Exercise -
Exactly reproduce the lines from the line containing "Bounding box of the light" to the end of the data below, inclusive, and nothing else.
(Task data)
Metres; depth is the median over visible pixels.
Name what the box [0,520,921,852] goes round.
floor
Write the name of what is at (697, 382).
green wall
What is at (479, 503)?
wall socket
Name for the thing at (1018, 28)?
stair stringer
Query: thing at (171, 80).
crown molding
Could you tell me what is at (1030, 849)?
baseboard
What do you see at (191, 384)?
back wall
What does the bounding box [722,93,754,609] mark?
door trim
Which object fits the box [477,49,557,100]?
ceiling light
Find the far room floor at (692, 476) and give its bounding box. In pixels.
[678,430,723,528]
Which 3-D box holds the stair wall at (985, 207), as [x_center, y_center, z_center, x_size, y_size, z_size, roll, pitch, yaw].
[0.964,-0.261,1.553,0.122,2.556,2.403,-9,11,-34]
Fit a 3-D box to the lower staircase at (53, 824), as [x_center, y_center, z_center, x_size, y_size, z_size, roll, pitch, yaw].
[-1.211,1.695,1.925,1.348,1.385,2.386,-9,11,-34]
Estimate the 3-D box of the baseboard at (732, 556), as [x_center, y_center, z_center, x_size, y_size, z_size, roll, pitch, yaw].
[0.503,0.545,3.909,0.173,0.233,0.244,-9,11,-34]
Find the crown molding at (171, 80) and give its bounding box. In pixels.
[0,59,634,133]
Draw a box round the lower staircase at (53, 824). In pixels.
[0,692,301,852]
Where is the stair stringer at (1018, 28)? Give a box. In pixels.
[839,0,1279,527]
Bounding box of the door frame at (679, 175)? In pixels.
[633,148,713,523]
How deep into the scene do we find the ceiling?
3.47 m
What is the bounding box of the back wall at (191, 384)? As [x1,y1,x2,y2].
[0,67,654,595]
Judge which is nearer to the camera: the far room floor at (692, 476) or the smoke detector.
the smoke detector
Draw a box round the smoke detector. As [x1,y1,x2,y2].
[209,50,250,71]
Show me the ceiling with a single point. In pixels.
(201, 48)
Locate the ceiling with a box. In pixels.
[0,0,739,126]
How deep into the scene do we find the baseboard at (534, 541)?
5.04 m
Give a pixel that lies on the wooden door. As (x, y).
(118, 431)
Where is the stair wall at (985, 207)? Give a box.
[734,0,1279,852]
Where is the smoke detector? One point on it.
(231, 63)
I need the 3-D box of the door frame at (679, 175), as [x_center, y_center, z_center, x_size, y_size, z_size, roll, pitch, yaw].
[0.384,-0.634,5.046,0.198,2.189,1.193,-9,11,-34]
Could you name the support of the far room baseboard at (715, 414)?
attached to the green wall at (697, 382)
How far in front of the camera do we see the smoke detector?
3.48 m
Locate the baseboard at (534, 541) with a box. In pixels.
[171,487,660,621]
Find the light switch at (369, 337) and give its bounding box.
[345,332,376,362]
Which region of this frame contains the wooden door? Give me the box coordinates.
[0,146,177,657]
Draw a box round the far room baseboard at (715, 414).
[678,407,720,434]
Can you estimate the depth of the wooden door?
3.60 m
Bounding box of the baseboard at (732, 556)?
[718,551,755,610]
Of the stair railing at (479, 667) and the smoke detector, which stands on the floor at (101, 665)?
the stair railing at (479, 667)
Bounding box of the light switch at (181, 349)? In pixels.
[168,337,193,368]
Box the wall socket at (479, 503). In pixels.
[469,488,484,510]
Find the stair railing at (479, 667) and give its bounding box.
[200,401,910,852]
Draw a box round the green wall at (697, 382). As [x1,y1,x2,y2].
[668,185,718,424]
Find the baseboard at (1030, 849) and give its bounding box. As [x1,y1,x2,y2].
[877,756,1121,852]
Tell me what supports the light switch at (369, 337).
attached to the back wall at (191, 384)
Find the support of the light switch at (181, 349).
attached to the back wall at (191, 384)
(End Task data)
The answer -
Bounding box of the light switch at (181, 349)? In pixels.
[168,337,193,368]
Box the wall socket at (479, 503). In pixels.
[469,488,484,510]
Find the stair railing at (479, 667) and give its bounding box.
[200,401,910,852]
Draw a box round the green wall at (697, 382). As [x1,y1,x2,y2].
[668,185,718,424]
Find the baseboard at (1030, 849) and give its bounding box. As [x1,y1,x2,y2].
[877,756,1121,852]
Tell me what supports the light switch at (369, 337).
attached to the back wall at (191, 384)
Find the support of the light switch at (181, 349).
attached to the back wall at (191, 384)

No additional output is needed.